● WRITTEN TASK
Please reproduce the entries below exactly, leaving the pictures out.

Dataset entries
◆ ◆ ◆

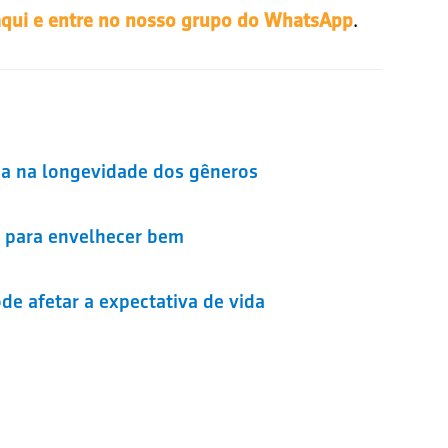
.
aqui e entre no nosso grupo do WhatsApp
ça na longevidade dos gêneros
s para envelhecer bem
e afetar a expectativa de vida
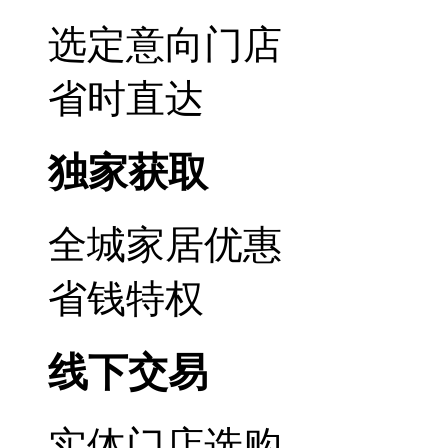
选定意向门店
省时直达
独家获取
全城家居优惠
省钱特权
线下交易
实体门店选购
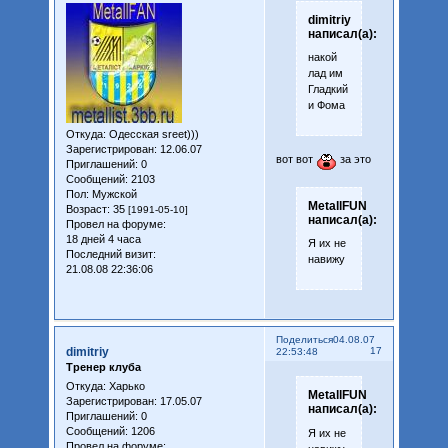
dimitriy
написал(а):
накой
лад им
Гладкий
и Фома
Откуда:
Одесская sreet)))
Зарегистрирован
: 12.06.07
вот вот
за это
Приглашений:
0
Сообщений:
2103
Пол:
Мужской
MetallFUN
Возраст:
35
[1991-05-10]
написал(а):
Провел на форуме:
18 дней 4 часа
Я их не
Последний визит:
навижу
21.08.08 22:36:06
Поделиться
04.08.07
dimitriy
17
22:53:48
Тренер клуба
Откуда:
Харько
MetallFUN
Зарегистрирован
: 17.05.07
написал(а):
Приглашений:
0
Сообщений:
1206
Я их не
Провел на форуме:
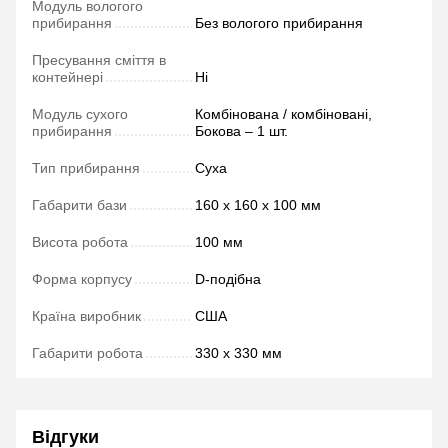
Модуль вологого
прибирання
Без вологого прибирання
Пресування сміття в
контейнері
Ні
Модуль сухого
Комбінована / комбіновані,
прибирання
Бокова – 1 шт.
Тип прибирання
Суха
Габарити бази
160 х 160 х 100 мм
Висота робота
100 мм
Форма корпусу
D-подібна
Країна виробник
США
Габарити робота
330 х 330 мм
Відгуки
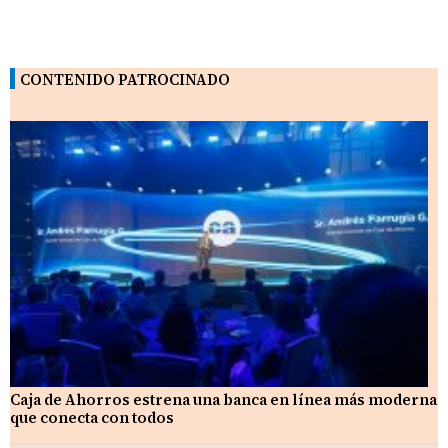
CONTENIDO PATROCINADO
Caja de Ahorros estrena una banca en línea más moderna
que conecta con todos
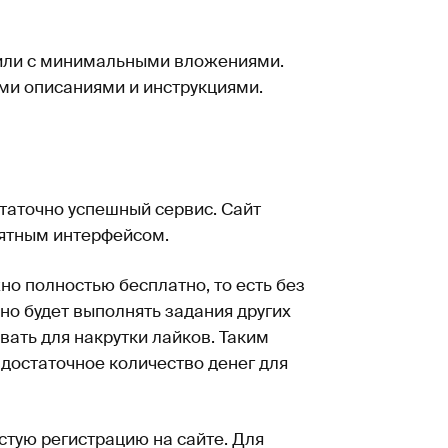
 или с минимальными вложениями.
ими описаниями и инструкциями.
статочно успешный сервис. Сайт
нятным интерфейсом.
о полностью бесплатно, то есть без
но будет выполнять задания других
вать для накрутки лайков. Таким
достаточное количество денег для
стую регистрацию на сайте. Для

◆ ◆ ◆

● SOLVED PROBLEM
.
aqui e entre no nosso grupo do WhatsApp
ça na longevidade dos gêneros
s para envelhecer bem
e afetar a expectativa de vida
选定意向门店
省时直达
独家获取
全城家居优惠
省钱特权
线下交易
实体门店选购
dimitriy
написал(а):
накой
лад им
Гладкий
и Фома
Откуда:
Одесская sreet)))
Зарегистрирован
: 12.06.07
вот вот
за это
Приглашений:
0
Сообщений:
2103
Пол:
Мужской
MetallFUN
Возраст:
35
[1991-05-10]
написал(а):
Провел на форуме:
18 дней 4 часа
Я их не
Последний визит:
навижу
21.08.08 22:36:06
Поделиться
04.08.07
dimitriy
17
22:53:48
Тренер клуба
Откуда:
Харько
MetallFUN
Зарегистрирован
: 17.05.07
написал(а):
Приглашений:
0
Сообщений:
1206
Я их не
Провел на форуме:
Модуль вологого
прибирання
Без вологого прибирання
Пресування сміття в
контейнері
Ні
Модуль сухого
Комбінована / комбіновані,
прибирання
Бокова – 1 шт.
Тип прибирання
Суха
Габарити бази
160 х 160 х 100 мм
Висота робота
100 мм
Форма корпусу
D-подібна
Країна виробник
США
Габарити робота
330 х 330 мм
Відгуки
CONTENIDO PATROCINADO
Caja de Ahorros estrena una banca en línea más moderna
que conecta con todos
 или с минимальными вложениями.
ими описаниями и инструкциями.
статочно успешный сервис. Сайт
нятным интерфейсом.
о полностью бесплатно, то есть без
но будет выполнять задания других
вать для накрутки лайков. Таким
достаточное количество денег для
стую регистрацию на сайте. Для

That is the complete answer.